**Goal of the exercise:** Begin at the line below that holds "WHY SMALL BATCH CRAFT" and end at the line that holds "t designed to", transcribing each line exactly and skipping any picture.

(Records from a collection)
····················

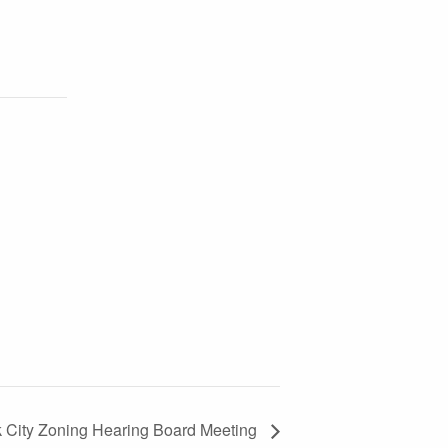
k City Zoning Hearing Board Meeting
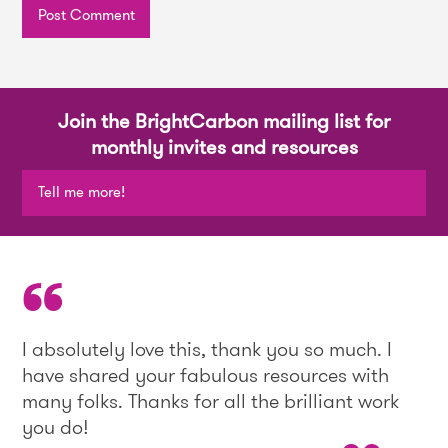
Join the BrightCarbon mailing list for
monthly invites and resources
Tell me more!
I absolutely love this, thank you so much. I
have shared your fabulous resources with
many folks. Thanks for all the brilliant work
you do!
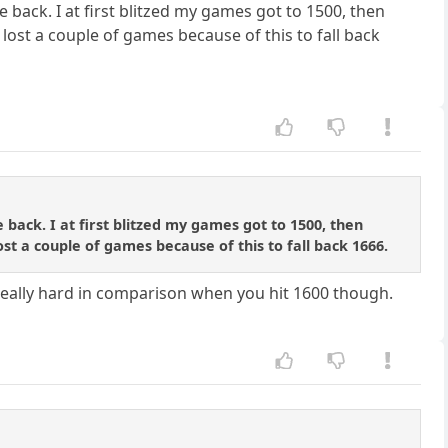
e back. I at first blitzed my games got to 1500, then
lost a couple of games because of this to fall back
 back. I at first blitzed my games got to 1500, then
st a couple of games because of this to fall back 1666.
ts really hard in comparison when you hit 1600 though.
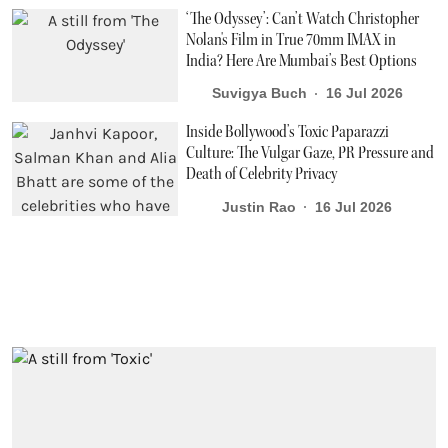
‘The Odyssey’: Can’t Watch Christopher
Nolan's Film in True 70mm IMAX in
India? Here Are Mumbai’s Best Options
Suvigya Buch
16 Jul 2026
Inside Bollywood’s Toxic Paparazzi
Culture: The Vulgar Gaze, PR Pressure and
Death of Celebrity Privacy
Justin Rao
16 Jul 2026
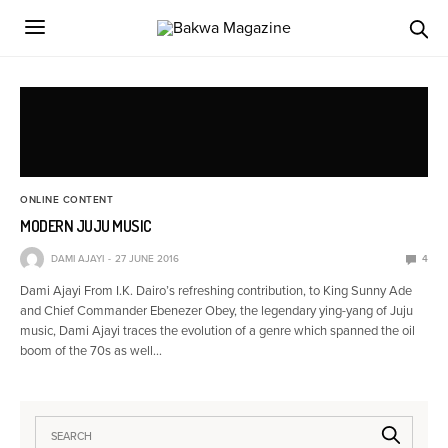
ONLINE CONTENT
MODERN JUJU MUSIC
DAMI AJAYI
27 JUNE 2016
4
Dami Ajayi From I.K. Dairo’s refreshing contribution, to King Sunny Ade
and Chief Commander Ebenezer Obey, the legendary ying-yang of Juju
music, Dami Ajayi traces the evolution of a genre which spanned the oil
boom of the 70s as well…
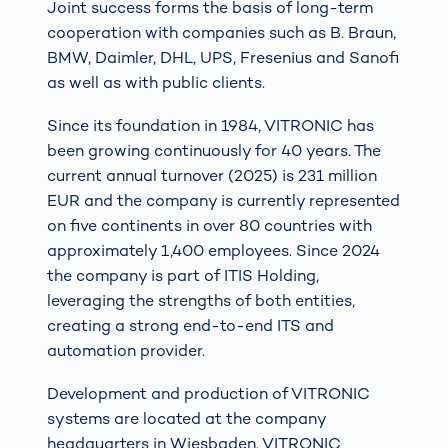
Joint success forms the basis of long-term
cooperation with companies such as B. Braun,
BMW, Daimler, DHL, UPS, Fresenius and Sanofi
as well as with public clients.
Since its foundation in 1984, VITRONIC has
been growing continuously for 40 years. The
current annual turnover (2025) is 231 million
EUR and the company is currently represented
on five continents in over 80 countries with
approximately 1,400 employees. Since 2024
the company is part of ITIS Holding,
leveraging the strengths of both entities,
creating a strong end-to-end ITS and
automation provider.
Development and production of VITRONIC
systems are located at the company
headquarters in Wiesbaden. VITRONIC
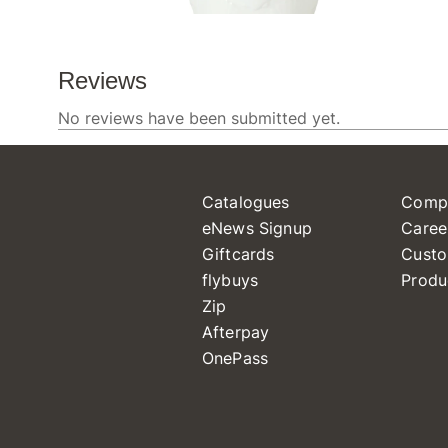
Catalogues
Comp
eNews Signup
Caree
Giftcards
Custo
flybuys
Produ
Zip
Afterpay
OnePass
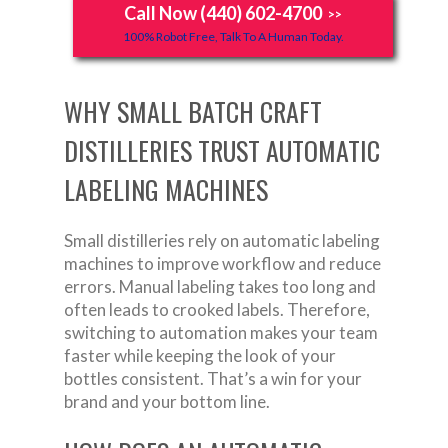
Call Now (440) 602-4700
>>
100% Robot Free, Talk To A Human Today.
WHY SMALL BATCH CRAFT
DISTILLERIES TRUST AUTOMATIC
LABELING MACHINES
Small distilleries rely on automatic labeling
machines to improve workflow and reduce
errors. Manual labeling takes too long and
often leads to crooked labels. Therefore,
switching to automation makes your team
faster while keeping the look of your
bottles consistent. That’s a win for your
brand and your bottom line.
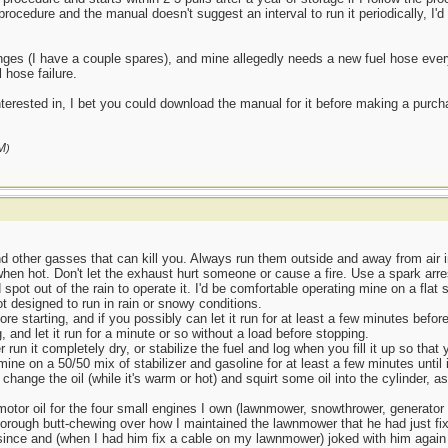
rocedure and the manual doesn't suggest an interval to run it periodically, I'd 
changes (I have a couple spares), and mine allegedly needs a new fuel hose ever
 hose failure.
 interested in, I bet you could download the manual for it before making a purch
M
)
 other gasses that can kill you. Always run them outside and away from air 
when hot. Don't let the exhaust hurt someone or cause a fire. Use a spark arre
d spot out of the rain to operate it. I'd be comfortable operating mine on a fla
t designed to run in rain or snowy conditions.
ore starting, and if you possibly can let it run for at least a few minutes befor
, and let it run for a minute or so without a load before stopping.
r run it completely dry, or stabilize the fuel and log when you fill it up so that 
 mine on a 50/50 mix of stabilizer and gasoline for at least a few minutes until it 
I change the oil (while it's warm or hot) and squirt some oil into the cylinder, 
 motor oil for the four small engines I own (lawnmower, snowthrower, generator
rough butt-chewing over how I maintained the lawnmower that he had just fi
 since and (when I had him fix a cable on my lawnmower) joked with him again 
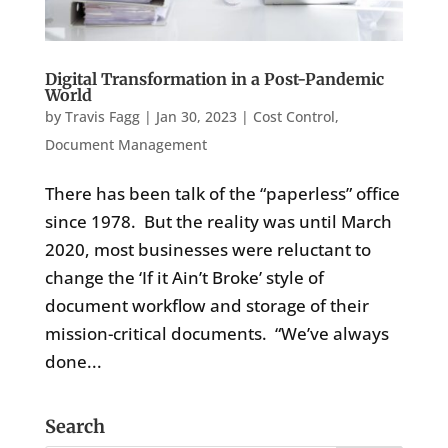
Digital Transformation in a Post-Pandemic
World
by
Travis Fagg
|
Jan 30, 2023
|
Cost Control
,
Document Management
There has been talk of the “paperless” office
since 1978. But the reality was until March
2020, most businesses were reluctant to
change the ‘If it Ain’t Broke’ style of
document workflow and storage of their
mission-critical documents. “We’ve always
done...
Search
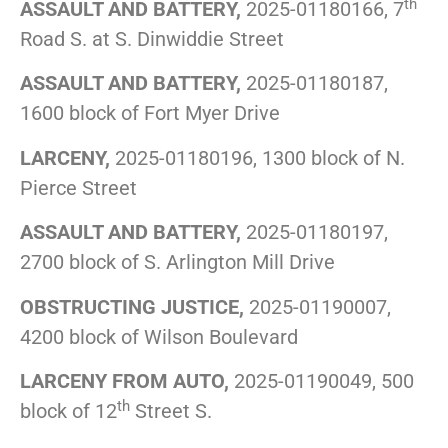
th
ASSAULT AND BATTERY,
2025-01180166, 7
Road S. at S. Dinwiddie Street
ASSAULT AND BATTERY,
2025-01180187,
1600 block of Fort Myer Drive
LARCENY,
2025-01180196, 1300 block of N.
Pierce Street
ASSAULT AND BATTERY,
2025-01180197,
2700 block of S. Arlington Mill Drive
OBSTRUCTING JUSTICE,
2025-01190007,
4200 block of Wilson Boulevard
LARCENY FROM AUTO,
2025-01190049, 500
th
block of 12
Street S.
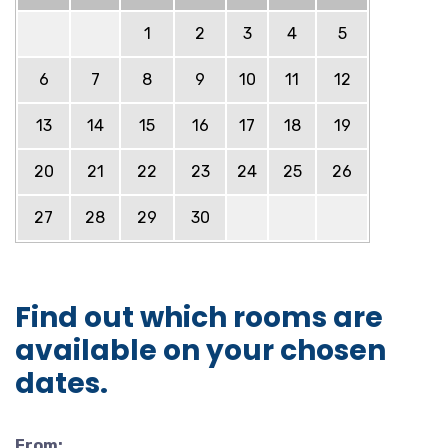
1
2
3
4
5
6
7
8
9
10
11
12
13
14
15
16
17
18
19
20
21
22
23
24
25
26
27
28
29
30
Find out which rooms are
available on your chosen
dates.
From:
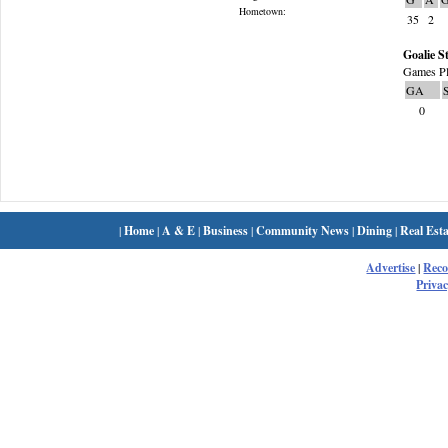
Hometown:
35
2
Goalie St
Games Pl
GA
0
|
Home
|
A & E
|
Business
|
Community News
|
Dining
|
Real Esta
Advertise
|
Rec
Privac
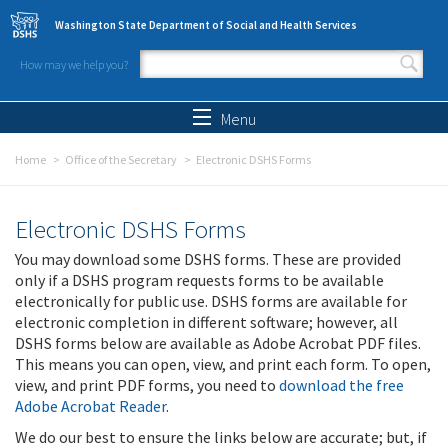
Skip to main content
Washington State Department of Social and Health Services
How may we help you?
Search form
Search
Menu
Home
Office of the Secretary
Electronic DSHS Forms
Electronic DSHS Forms
You may download some DSHS forms. These are provided
only if a DSHS program requests forms to be available
electronically for public use. DSHS forms are available for
electronic completion in different software; however, all
DSHS forms below are available as Adobe Acrobat PDF files.
This means you can open, view, and print each form. To open,
view, and print PDF forms, you need to
download the free
Adobe Acrobat Reader
.
We do our best to ensure the links below are accurate; but, if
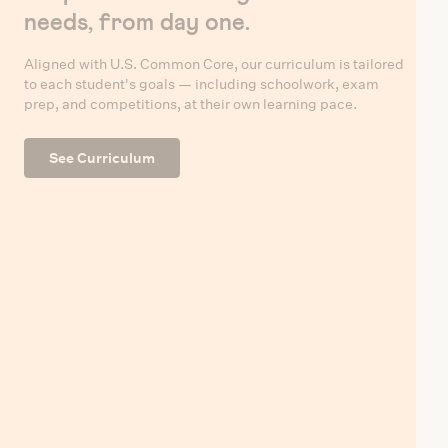
needs, from day one.
Aligned with U.S. Common Core, our curriculum is tailored
to each student's goals — including schoolwork, exam
prep, and competitions, at their own learning pace.
See Curriculum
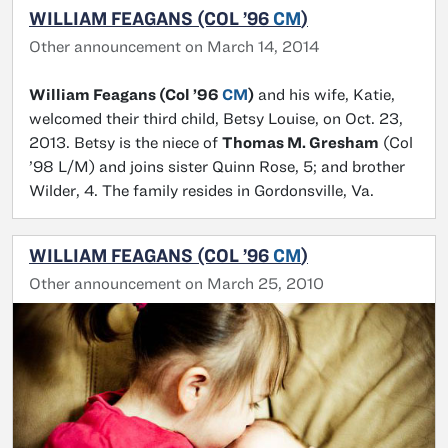
WILLIAM FEAGANS (COL ’96
CM
)
Other announcement on March 14, 2014
William Feagans (Col ’96
CM
)
and his wife, Katie,
welcomed their third child, Betsy Louise, on Oct. 23,
2013. Betsy is the niece of
Thomas M. Gresham
(Col
’98 L/M) and joins sister Quinn Rose, 5; and brother
Wilder, 4. The family resides in Gordonsville, Va.
WILLIAM FEAGANS (COL ’96
CM
)
Other announcement on March 25, 2010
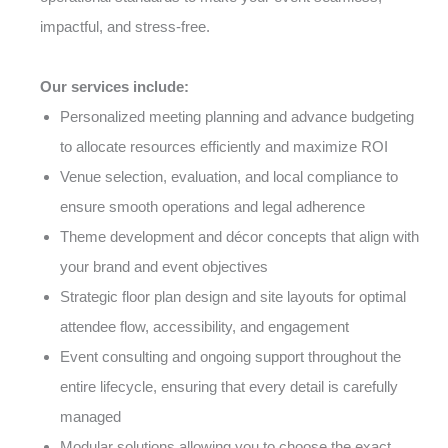
impactful, and stress-free.
Our services include:
Personalized meeting planning and advance budgeting
to allocate resources efficiently and maximize ROI
Venue selection, evaluation, and local compliance to
ensure smooth operations and legal adherence
Theme development and décor concepts that align with
your brand and event objectives
Strategic floor plan design and site layouts for optimal
attendee flow, accessibility, and engagement
Event consulting and ongoing support throughout the
entire lifecycle, ensuring that every detail is carefully
managed
Modular solutions allowing you to choose the exact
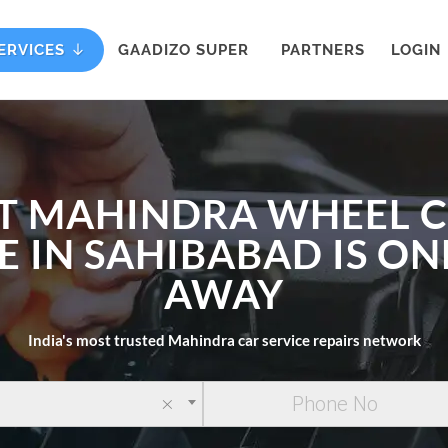
ERVICES
GAADIZO SUPER
PARTNERS
LOGIN
T MAHINDRA WHEEL 
E IN SAHIBABAD IS ON
AWAY
India's most trusted Mahindra car service repairs network
×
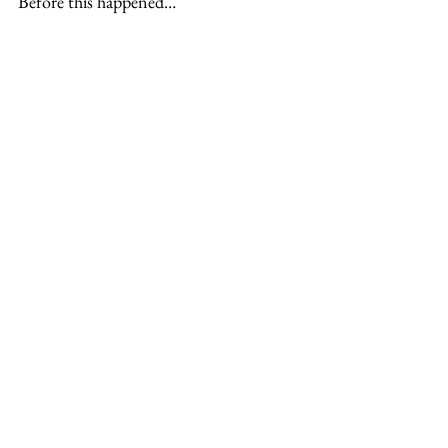
Before this happened…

····················

**Output for this task:**
WHY SMALL BATCH CRAFT
DISTILLERIES TRUST AUTOMATIC
LABELING MACHINES
Small distilleries rely on automatic labeling
machines to improve workflow and reduce
errors. Manual labeling takes too long and
often leads to crooked labels. Therefore,
switching to automation makes your team
faster while keeping the look of your
bottles consistent. That’s a win for your
brand and your bottom line.
rocedure and the manual doesn't suggest an interval to run it periodically, I'd 
changes (I have a couple spares), and mine allegedly needs a new fuel hose ever
 hose failure.
 interested in, I bet you could download the manual for it before making a purch
M
)
 other gasses that can kill you. Always run them outside and away from air 
when hot. Don't let the exhaust hurt someone or cause a fire. Use a spark arre
d spot out of the rain to operate it. I'd be comfortable operating mine on a fla
t designed to run in rain or snowy conditions.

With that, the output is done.